Continue the patent description of the thermal distribution and regulation system for a garment, beginning right after its final sentence.

START Supplied passage

The system also includes a plurality of heat conductors coupled to
the heat manifold and affixed to the garment. An end of each of the
plurality of heat conductors is coupled to the heat manifold for
conducting heat from the heat manifold to the garment, to warm the
garment.
BRIEF DESCRIPTION OF THE SEVERAL VIEWS OF THE DRAWINGS
[0013] FIG. 1 is a simplified diagram showing an exemplary
embodiment, partially in phantom, of a thermal distribution and
regulation system for a garment;
[0014] FIG. 2 is a fragmentary cross-sectional view taken along
lines 2-2 of FIG. 1 showing a heat conductor of the exemplary
embodiment of the thermal distribution and regulation system for a
garment secured to a garment;
[0015] FIG. 3 is a simplified fragmentary, partially cut-away
diagram showing an exemplary embodiment of a heat manifold
contacting a surface of a heat source of a thermal distribution and
regulation system for a garment;
[0016] FIG. 4 is a simplified fragmentary, diagram showing an
exemplary embodiment of a heat manifold contacting a surface of a
heat source of a thermal distribution and regulation system for a
garment; and
[0017] FIG. 5 is a cross-sectional view taken along lines 5-5 of
FIG. 4 showing an exemplary embodiment of a heat conductor coupled
to a heat manifold in contact with a surface of a heat source.
DETAILED DESCRIPTION
[0018] The following description is made for the purpose of
illustrating the general principles of the invention and is not
meant to limit the inventive concepts claimed herein. Further,
particular features described herein can be used in combination
with other described features in each of the various possible
combinations and permutations. Unless otherwise specifically
defined herein, all terms are to be given their broadest possible
interpretation including meanings implied from the specification as
well as meanings understood by those skilled in the art and/or as
defined in dictionaries, treatises, etc.
[0019] In one embodiment, a thermal distribution and regulation
device for a garment that includes a self-contained heat source and
a heat manifold contacting a surface of the heat source. The heat
manifold is mechanically adjusted relative to the heat source to
control the contact surface area between the heat source and heat
manifold for regulating heat conducted from the heat source. The
device also includes a heat conductor in thermal communication with
the heat manifold. The heat conductor conducts heat from the heat
manifold along the garment.

END Supplied passage
START Given material

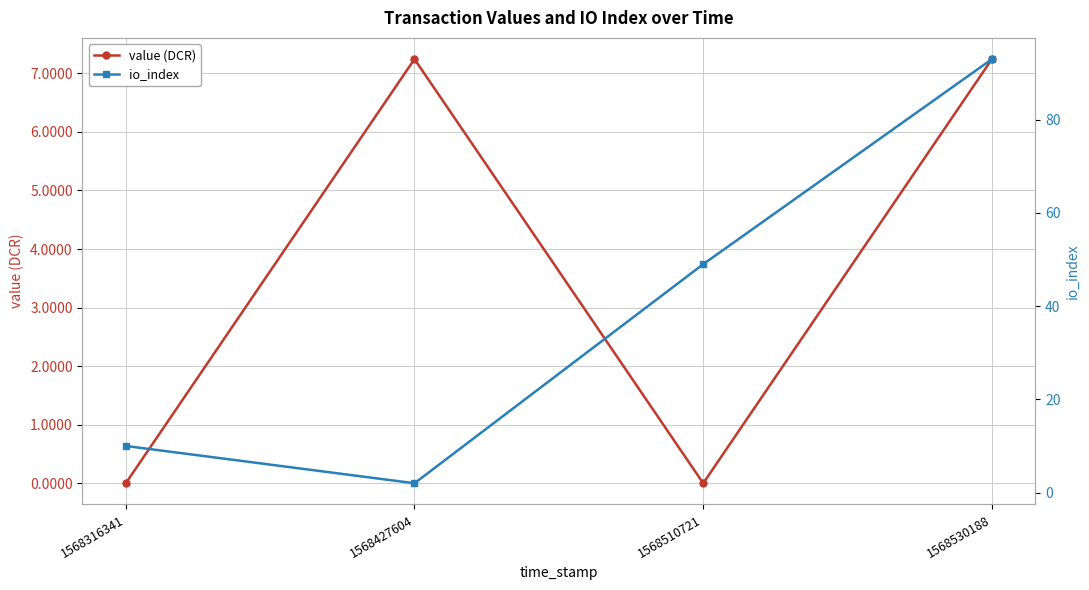

Which label corresponds to the largest value in the chart?

1568530188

END Given material

**Exercise answer:**
[0020] In another embodiment a thermal distribution and regulation
system for a garment that includes a self-contained heat source and
a heat manifold extending about a surface of the heat source and
engaging the surface. The heat manifold is mechanically adjusted
relative to the heat source to control the contact surface area
between the heat source and heat manifold for regulating heat
conducted from the heat source. The system also includes more than
one heat conductor in thermo-mechanical communication with the heat
manifold and extending along the garment for warming the
garment.
[0021] In another embodiment, a thermal distribution and regulation
system for a garment that comprises a self-contained heat source
comprising one of a chemical, liquid, and catalytic heat source. A
heat manifold extends about a surface of the heat source. The heat
manifold is mechanically adjusted relative to the surface of the
heat source to control the contact surface area between the heat
source and heat manifold to regulate heat conducted from the heat
source. The heat manifold configured to engage the surface of the
heat source at more than one predetermined location to prevent
inadvertent movement between the heat source and heat manifold to
control heat conducted from the heat source to the heat manifold.
The system also includes a plurality of heat conductors coupled to
the heat manifold and affixed to the garment. An end of each of the
plurality of heat conductors is coupled to the heat manifold for
conducting heat from the heat manifold to the garment, to warm the
garment.
[0022] Referring now to FIG. 1 there is shown, generally at 100, an
exemplary embodiment of a thermal distribution and regulation
system for a garment. In the embodiment, shown, the thermal
distribution and regulation system comprises a heat manifold 102
coupled to a heat source 104. A plurality of heat conductors 106
are coupled to the heat manifold 102 and affixed to a garment
108.
[0023] As shown in FIG. 1 and FIG. 2, the garment 108 comprises a
vest. However it is to be understood that the garment 108 may be
any desired or suitable article of clothing. For example, the
garment 108 may comprise a jacket, shirt, or insulated shirt.
Typically, but not necessarily, the garment 108 comprises an
article of clothing that is worn over the torso and that may be
used as an insulating layer, such as a vest or jacket.
Alternatively, the garment 108 may comprise an article of clothing
that is worn over the hands such as gloves or mittens.
[0024] Referring to FIGS. 3-5, in the exemplary embodiment shown,
the heat source 104 of the system 100 may optionally comprise any
one of a chemical, liquid, and catalytic heat source known in the
art. In the exemplary embodiment, the heat source 104 comprises a
commercially available catalytic heat source, or heater, that is
designed to fit in a pocket of a user's clothing or to be held in
their hand. As shown in FIG. 1, the garment 108 includes a pocket
110 dimensioned to retain the heat source 104 and at least a
portion of the heat manifold 102, while allowing a user to access
the manifold 102 and heat source 104. The heat source 104 uses a
commercially available replenishable fuel 112 to facilitate the
catalytic burning process that generates heat. The fuel 112, may
comprise naphtha, butane, or any suitable fuel.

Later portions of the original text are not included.